A typeclass is Traverse if it can be "traversed" from left to right. The key to this process is the Applicative, which defines how to sequence the effects at each step.

The core method of the Traverse typeclass is traverse.

The traverse Method

The traverse method takes a data structure and a function that maps each element to an effectful computation (wrapped in an Applicative like Validated, Optional, or Either). It then runs these effects in sequence and collects the results.

The true power of traverse is that it can turn a structure of effects "inside-out". For example, it can transform a List<Validated<E, A>> into a single Validated<E, List<A>>.

The interface for Traverse in hkj-api extends Functor and Foldable:

Java

public interface Traverse<T> extends Functor<T>, Foldable<T> {
  <F, A, B> Kind<F, Kind<T, B>> traverse(
      Applicative<F> applicative,
      Function<A, Kind<F, B>> f,
      Kind<T, A> ta
  );
  //... sequenceA method also available
}

Why is it useful?

Traverse abstracts away the boilerplate of iterating over a collection, performing a failable action on each element, and then correctly aggregating the results.

Example: Validating a List of Promo Codes

Imagine you have a list of promo codes, and you want to validate each one. Your validation function returns a Validated<String, PromoCode>. Without traverse, you'd have to write a manual loop, collect all the errors, and handle the logic yourself.

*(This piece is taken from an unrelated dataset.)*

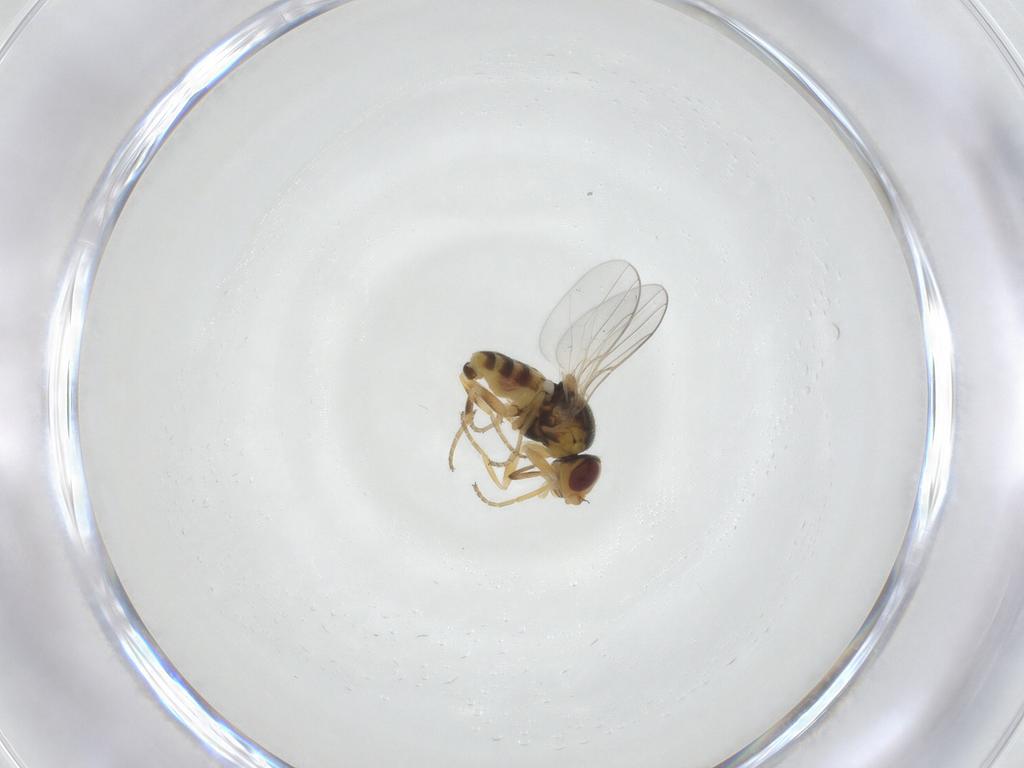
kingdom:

With traverse, this becomes a single, elegant expression.

Java

// Our validation function
public Kind<Validated.Witness<String>, String> validateCode(String code) {
    if (code.startsWith("VALID")) {
        return VALIDATED.widen(Validated.valid(code));
    }
    return VALIDATED.widen(Validated.invalid("'" + code + "' is not a valid code"));
}

// Our data
List<String> codes = List.of("VALID-A", "EXPIRED", "VALID-B", "INVALID");
Kind<ListKind.Witness, String> codesKind = LIST.widen(codes);

// The Applicative for Validated, using a Semigroup to join errors
Applicative<Validated.Witness<String>> validatedApplicative =
    ValidatedMonad.instance(Semigroups.string("; "));

// --- Traverse the list ---
Kind<Validated.Witness<String>, Kind<ListKind.Witness, String>> result =
    ListTraverse.INSTANCE.traverse(
        validatedApplicative,
        this::validateCode,
        codesKind
    );

// The result is a single Validated instance with accumulated errors.
// Result: Invalid("'EXPIRED' is not a valid code; 'INVALID' is not a valid code")
System.out.println(VALIDATED.narrow(result));

sequenceA

Traverse also provides sequenceA, which is a specialised version of traverse. It's used when you already have a data structure containing effects (e.g., a List<Optional<A>>) and you want to flip it into a single effect containing the data structure (Optional<List<A>>).